Le livre que je viens d'acheter à la vente Motteley vaudrait beaucoup plus de
soixante-neuf francs vingt centimes, s'il n'était cruellement rogné. La reliure,
toute neuve, porte en lettres d'or ce titre attrayant: Histoire du Sieur Abbé
comte de Bucquoy, etc. La valeur de l'in-I2 vient peut-être de trois maigres
brochures en vers et en prose, composées par l'auteur, et qui, étant d'un plus
grand format, ont les marges coupées jusqu'au texte, qui, cependant reste
lisible.
Le livre a tous les titres cités déjà ni se trouvent énoncés dans Brunet, dans
Quérard et dans la Biographie de Michaud.
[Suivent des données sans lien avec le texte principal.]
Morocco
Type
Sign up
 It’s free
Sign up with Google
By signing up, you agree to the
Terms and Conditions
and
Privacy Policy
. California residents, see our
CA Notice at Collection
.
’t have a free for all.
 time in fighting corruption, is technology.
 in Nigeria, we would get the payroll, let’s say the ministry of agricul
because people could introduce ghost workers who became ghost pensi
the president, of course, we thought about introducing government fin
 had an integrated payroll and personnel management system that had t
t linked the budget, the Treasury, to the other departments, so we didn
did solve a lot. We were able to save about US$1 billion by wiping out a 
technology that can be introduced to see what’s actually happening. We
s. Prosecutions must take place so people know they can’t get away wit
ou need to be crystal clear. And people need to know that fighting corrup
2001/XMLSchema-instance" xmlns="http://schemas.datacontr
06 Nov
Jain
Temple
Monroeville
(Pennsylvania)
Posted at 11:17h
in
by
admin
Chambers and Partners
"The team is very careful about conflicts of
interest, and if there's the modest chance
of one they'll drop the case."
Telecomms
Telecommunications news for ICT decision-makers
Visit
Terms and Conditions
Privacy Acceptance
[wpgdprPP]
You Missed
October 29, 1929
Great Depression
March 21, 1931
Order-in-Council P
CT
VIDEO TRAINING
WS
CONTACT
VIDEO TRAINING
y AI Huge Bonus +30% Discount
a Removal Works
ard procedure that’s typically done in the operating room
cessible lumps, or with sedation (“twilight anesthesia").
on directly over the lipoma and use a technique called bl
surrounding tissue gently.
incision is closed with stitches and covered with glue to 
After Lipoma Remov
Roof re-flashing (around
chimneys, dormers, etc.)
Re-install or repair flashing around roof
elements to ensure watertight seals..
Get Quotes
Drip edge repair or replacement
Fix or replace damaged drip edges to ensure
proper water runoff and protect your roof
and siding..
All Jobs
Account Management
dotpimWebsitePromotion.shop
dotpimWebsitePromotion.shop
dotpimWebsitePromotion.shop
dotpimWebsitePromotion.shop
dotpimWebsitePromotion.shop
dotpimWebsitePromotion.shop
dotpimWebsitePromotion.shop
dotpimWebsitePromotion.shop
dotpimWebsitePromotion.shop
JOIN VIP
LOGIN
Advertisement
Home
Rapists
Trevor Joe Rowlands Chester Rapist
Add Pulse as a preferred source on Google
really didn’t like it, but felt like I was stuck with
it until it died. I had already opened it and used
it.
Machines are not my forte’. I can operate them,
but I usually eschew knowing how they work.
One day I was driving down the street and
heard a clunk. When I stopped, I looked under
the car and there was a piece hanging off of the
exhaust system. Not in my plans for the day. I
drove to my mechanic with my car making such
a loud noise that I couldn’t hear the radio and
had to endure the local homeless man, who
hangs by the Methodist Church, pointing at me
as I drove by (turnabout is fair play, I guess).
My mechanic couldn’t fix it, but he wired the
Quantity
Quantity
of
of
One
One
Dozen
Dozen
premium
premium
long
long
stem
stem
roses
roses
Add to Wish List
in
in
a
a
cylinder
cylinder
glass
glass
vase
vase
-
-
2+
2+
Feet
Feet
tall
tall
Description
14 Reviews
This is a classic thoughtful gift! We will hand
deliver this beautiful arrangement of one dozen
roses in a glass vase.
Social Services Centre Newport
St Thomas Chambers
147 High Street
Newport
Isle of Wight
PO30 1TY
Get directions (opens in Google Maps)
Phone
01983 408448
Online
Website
En regard du titre est une gravure
représentant la Bastille, avec ce titre au-dessus: L'Enfer des vivants, et cette
citation: Facilis descendus Averni.
On peut lire l'histoire de l'abbé de Bucquoy dans mon livre intitulé: Les
Illuminés (Paris, Victor Lecou). On peut consulter aussi l'ouvrage In-I2 dont
j'ai fait présent à la Bibliothèque impériale.
Je me suis peut-être trompé dans l'examen de l'écusson du fondateur de la
chapelle de Châalis.
On m'a communiqué des notes sur les abbés de Châalis. "Robert de la Tourette,
notamment, qui fut abbé là, de 1501 à 1522, fit de grandes restaurations..." On
voit sa tombe devant le maître autel.
"Ici arrivent les Médicis: Hippolyte d'Est, cardinal de Ferrare, 1554; - Aloys
d'Est, 1586.
Ensuite: Louis, cardinal de Guise, 1601; Charles-Louis de Lorraine, 1630."
Il faut remarquer que les d'Est n'ont qu'un alérion au 2 et au 3, et que j'en ai
vu trois au I et au 4 dans l'écusson écartelé.
Charles II, cardinal de Bourbon (depuis, Charles X, - l'ancien), lieutenant
général de l'Ile-de-France depuis 1551, eut un fils appelé Poullain."
Je veux bien croire que ce cardinal-roi eut un fils naturel; mais je ne
comprends pas les trois alérions posés 2 et I. Ceux de Lorraine sont sur une
bande. Pardon de ces détails, mais la connaissance du blason est la clef de
l'histoire de France... Les pauvres auteurs n'y peuvent rien!